Rating: Thumb typing gets 34 per cent faster for tablet users
The traditional QWERTY was designed for a specific purpose – the typewriter. So researchers at three separate institutions: – the University of St Andrews; the Max Planck Institute for Informatics and Montana Tech have done what researchers do. And come up with a KALQ keyboard – created especially to make it easy for tablet users to ‘type’ on a touchscreen using their thumbs.

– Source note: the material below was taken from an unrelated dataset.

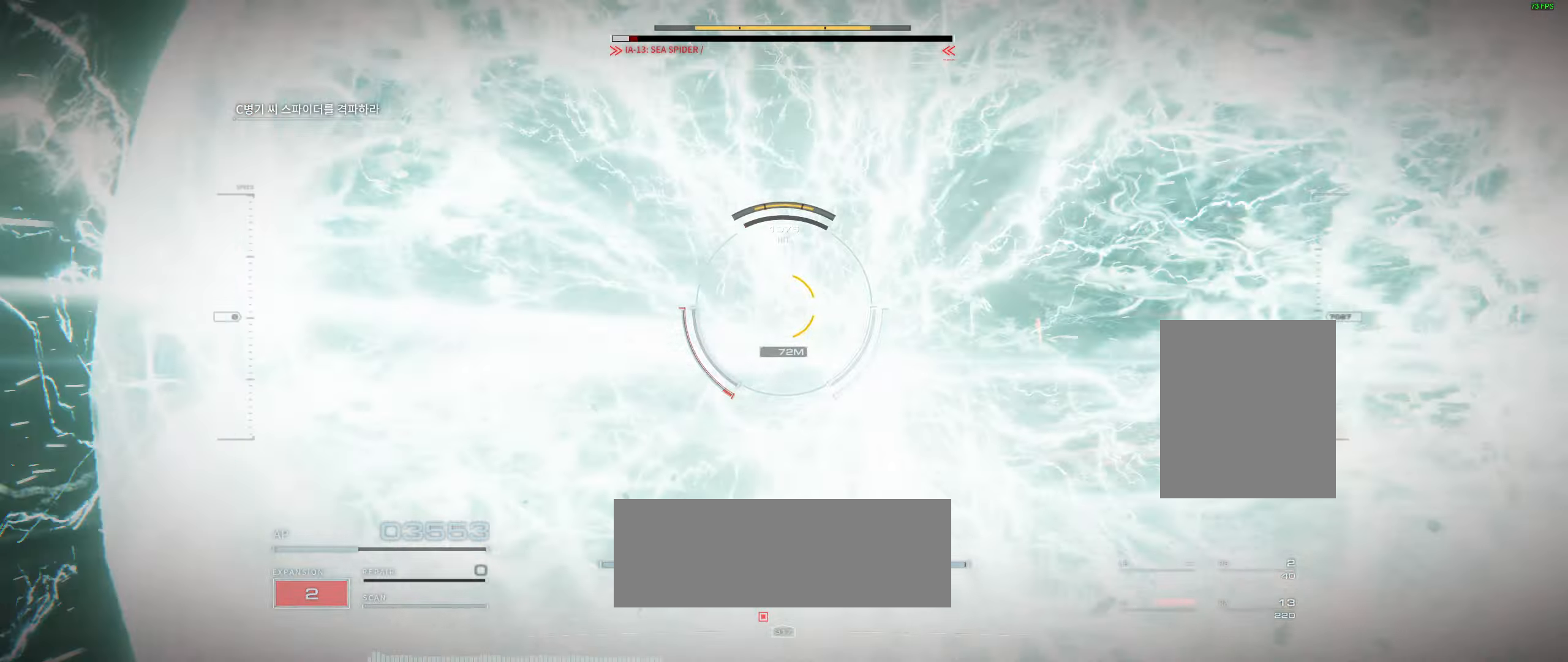
{"buttons": [], "left_stick": "down", "events": [[100, "left_stick", "down"]]}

The trio claim that using the KALQ, thumb typing can become 34 per cent faster.
The new system has been dubbed KALQ, after the order the keys appear in the keyboard.
That’s the same kind of naming convention which gave us the QWERTY keyboard.
To devise KALQ, the team used computational optimisation techniques, in conjunction with a model of thumb movement, to search among millions of potential layouts.
“The legacy of QWERTY has trapped users with suboptimal text entry interfaces on mobile devices,” explained Dr Per Ola Kristensson, a lecturer in Human Computer Interaction in the School of Computer Science at the University of St Andrews [Scotland].
Two-thumb typing is ergonomically very different from typing on a physical keyboard.
By contrast, the QWERTY layout is ill-suited for tablets and other touchscreen devices when typing with both thumbs.
The researchers established that normal users using a QWERTY on a touchscreen device (such as a tablet) are limited to typing at a rate around 20 words per minute.
This is significantly slow compared to the entry rates users can typically achieve on physical keyboards.
By rearranging the keys on the keyboard layout it is possible enable faster thumb typing.
However, the researchers quickly realised that slight changes of the layout, like exchanging a few keys, would not be sufficient for a significant improvement.
Dr Antti Oulasvirta, a senior Researcher at the Max Planck Institute for Informatics in Germany, said, “The key to optimising a keyboard for two thumbs is to minimise long typing sequences that only involve a single thumb.”
Oulasvirta added, “It is also important to place frequently used letter keys centrally close to each other.”
Experienced typists move their thumbs simultaneously – while one thumb is selecting a particular key, the other thumb is approaching its next target.
In the new keyboard KALQ, all vowels, with the exception of the letter ‘y’ (which can be regarded as both a vowel and a consonant), are placed in the area assigned to the right thumb, whereas the left thumb is assigned more keys.
Participants in the user study were trained to move their thumbs simultaneously.
With these improvements, users were able to reach 37 words per minute.
This is the highest ever reported entry rate for two-thumb typing on touchscreen devices.
The good news is that KALQ will soon be available as a free app for Android-based smartphones.